WORK REQUIRED: Could you repeat all of the entries exactly, leaving out any pictures?
═══ ENTRIES SUPPLIED ═══
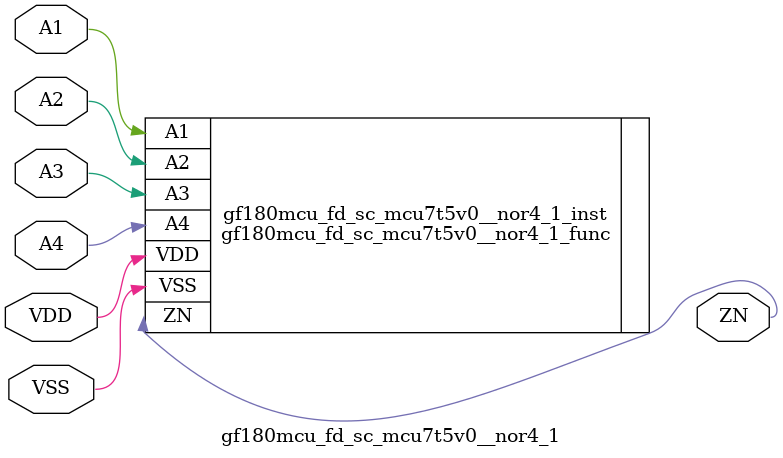
<source format=v>

module gf180mcu_fd_sc_mcu7t5v0__nor4_1( A4, ZN, A3, A2, A1, VDD, VSS );
input A1, A2, A3, A4;
inout VDD, VSS;
output ZN;

   `ifdef FUNCTIONAL  //  functional //

	gf180mcu_fd_sc_mcu7t5v0__nor4_1_func gf180mcu_fd_sc_mcu7t5v0__nor4_1_behav_inst(.A4(A4),.ZN(ZN),.A3(A3),.A2(A2),.A1(A1),.VDD(VDD),.VSS(VSS));

   `else

	gf180mcu_fd_sc_mcu7t5v0__nor4_1_func gf180mcu_fd_sc_mcu7t5v0__nor4_1_inst(.A4(A4),.ZN(ZN),.A3(A3),.A2(A2),.A1(A1),.VDD(VDD),.VSS(VSS));

	// spec_gates_begin


	// spec_gates_end



   specify

	// specify_block_begin

	// comb arc A1 --> ZN
	 (A1 => ZN) = (1.0,1.0);

	// comb arc A2 --> ZN
	 (A2 => ZN) = (1.0,1.0);

	// comb arc A3 --> ZN
	 (A3 => ZN) = (1.0,1.0);

	// comb arc A4 --> ZN
	 (A4 => ZN) = (1.0,1.0);

	// specify_block_end

   endspecify

   `endif

endmodule

</source>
═══
RESPONSE BOX:
<source format=v>

module gf180mcu_fd_sc_mcu7t5v0__nor4_1( A4, ZN, A3, A2, A1, VDD, VSS );
input A1, A2, A3, A4;
inout VDD, VSS;
output ZN;

   `ifdef FUNCTIONAL  //  functional //

	gf180mcu_fd_sc_mcu7t5v0__nor4_1_func gf180mcu_fd_sc_mcu7t5v0__nor4_1_behav_inst(.A4(A4),.ZN(ZN),.A3(A3),.A2(A2),.A1(A1),.VDD(VDD),.VSS(VSS));

   `else

	gf180mcu_fd_sc_mcu7t5v0__nor4_1_func gf180mcu_fd_sc_mcu7t5v0__nor4_1_inst(.A4(A4),.ZN(ZN),.A3(A3),.A2(A2),.A1(A1),.VDD(VDD),.VSS(VSS));

	// spec_gates_begin


	// spec_gates_end



   specify

	// specify_block_begin

	// comb arc A1 --> ZN
	 (A1 => ZN) = (1.0,1.0);

	// comb arc A2 --> ZN
	 (A2 => ZN) = (1.0,1.0);

	// comb arc A3 --> ZN
	 (A3 => ZN) = (1.0,1.0);

	// comb arc A4 --> ZN
	 (A4 => ZN) = (1.0,1.0);

	// specify_block_end

   endspecify

   `endif

endmodule

</source>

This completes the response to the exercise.